Pertimbangan lainnya adalah sikap tidak loyal Taufik terhadap partai, yang telah membawanya menjadi pimpinan Dewan Perwakilan Rakyat Daerah (DPRD) DKI Jakarta periode 2019-2024. Taufik dianggap tidak loyal karena melakukan banyak manuver yang menentang disiplin dan keputusan partai.
Salah satunya, dukungan terhadap Gubernur DKI Jakarta, Anies Baswedan, untuk menjadi capres pada Pemilu 2024 nanti. Padahal, saat disidangkan MKP pada 21 Februari 2022 lalu, dia tegas menyatakan loyal dan taat kepada peraturan partai.
Kemudian, bentuk manuver lain yang dilakukan Taufik saat beredar kabar partai akan mengganti posisinya sebagai Wakil Ketua DPRD DKI Jakarta.
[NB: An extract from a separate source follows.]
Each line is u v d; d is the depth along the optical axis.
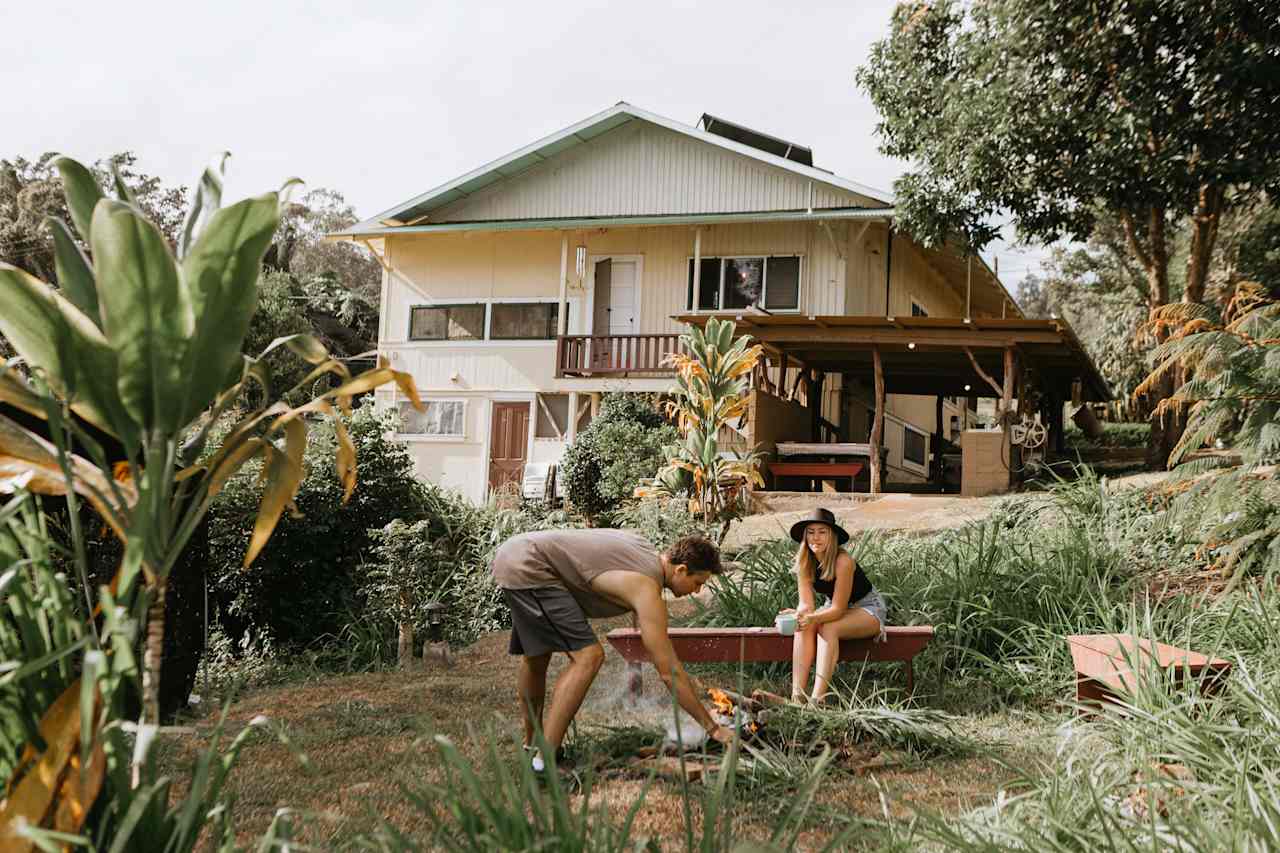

Pada masa tersebut, para elit Gerindra mendengar bahwa Taufik akan mengundurkan diri dan berpindah ke Partai Nasdem.
Selain itu, Taufik dianggap membuat gaduh dengan memberikan pernyataan di berbagai media yang dianggap menyudutkan partai. “Padahal diketahui dari pernyataannya tersebut banyak yang tidak benar,” ujar Wihadi.